Did you grow up with Jim Henson’s stuff? The Muppets, or Sesame Street?

I definitely grew up on Sesame Street. The Muppets was before I was born, but the reruns make it kind of timeless. The Muppets is just genius. It’s totally chaotic, it had a real comedic side. But also, if they had a host who was really dead on, up for it, it just comes across so well. It’s such a good way for an artist or an actor to promote their work. The way Jim Henson worked is pretty inspiring. It was really grassroots – he would do a lot of the voices, he was so hands on. On Sesame Street, I always really liked the animations. I really like art using numbers and letters – it’s something we’ve always referenced in Animal Collective.

You say that the songs on Avey Tare’s Slasher Flicks come from “a place that is not human”. What do you mean by that?

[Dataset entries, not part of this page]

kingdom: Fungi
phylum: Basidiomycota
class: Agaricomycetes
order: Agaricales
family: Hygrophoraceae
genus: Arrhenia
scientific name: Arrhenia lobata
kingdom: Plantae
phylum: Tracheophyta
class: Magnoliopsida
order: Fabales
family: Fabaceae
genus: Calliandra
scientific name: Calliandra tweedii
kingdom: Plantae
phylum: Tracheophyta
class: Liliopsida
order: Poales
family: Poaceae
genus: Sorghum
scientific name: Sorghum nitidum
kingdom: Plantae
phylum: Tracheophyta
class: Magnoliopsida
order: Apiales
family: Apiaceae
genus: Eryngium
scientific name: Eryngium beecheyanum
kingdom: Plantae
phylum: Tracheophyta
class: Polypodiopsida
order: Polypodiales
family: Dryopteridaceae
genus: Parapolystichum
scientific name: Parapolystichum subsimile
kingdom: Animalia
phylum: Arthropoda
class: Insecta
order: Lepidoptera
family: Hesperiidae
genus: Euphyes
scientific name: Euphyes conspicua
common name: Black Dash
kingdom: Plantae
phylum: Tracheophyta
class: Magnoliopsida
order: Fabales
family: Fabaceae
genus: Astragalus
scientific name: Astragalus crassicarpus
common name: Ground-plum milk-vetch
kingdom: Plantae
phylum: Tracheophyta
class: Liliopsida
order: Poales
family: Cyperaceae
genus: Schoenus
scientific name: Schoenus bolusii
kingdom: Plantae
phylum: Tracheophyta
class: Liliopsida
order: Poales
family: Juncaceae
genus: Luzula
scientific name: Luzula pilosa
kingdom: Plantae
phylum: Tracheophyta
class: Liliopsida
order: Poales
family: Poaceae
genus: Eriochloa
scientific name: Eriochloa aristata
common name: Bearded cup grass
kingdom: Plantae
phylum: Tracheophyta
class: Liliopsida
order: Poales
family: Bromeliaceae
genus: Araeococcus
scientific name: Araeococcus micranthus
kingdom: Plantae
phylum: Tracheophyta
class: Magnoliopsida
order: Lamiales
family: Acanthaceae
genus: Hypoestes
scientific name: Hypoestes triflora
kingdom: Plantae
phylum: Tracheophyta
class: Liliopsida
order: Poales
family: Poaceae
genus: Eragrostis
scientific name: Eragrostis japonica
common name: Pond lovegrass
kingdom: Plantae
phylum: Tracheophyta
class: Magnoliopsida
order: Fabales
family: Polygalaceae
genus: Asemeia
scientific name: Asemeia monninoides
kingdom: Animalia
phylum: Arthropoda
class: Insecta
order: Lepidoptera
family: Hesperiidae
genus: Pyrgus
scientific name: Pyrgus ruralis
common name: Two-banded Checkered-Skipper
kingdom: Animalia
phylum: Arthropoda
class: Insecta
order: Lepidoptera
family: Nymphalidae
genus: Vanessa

I think just while I was growing up, what I started liking about music was how it could be an environment to me. I would get really into a record, and the listening experience would present a new environment to escape into. A lot of the time, I didn’t really think about the lyrics. Music, to me, isn’t about Bob Dylan, that singer-songwriter thing – purely on personal taste grounds, I’ve always veered away from that. Sometimes that gets taken into a world of like, the last Animal Collective record, which we wanted to sound really alien, foreign to people. Other times, it’s like creating an escape. I think it’s cool to take people away from their daily thoughts, their daily lives.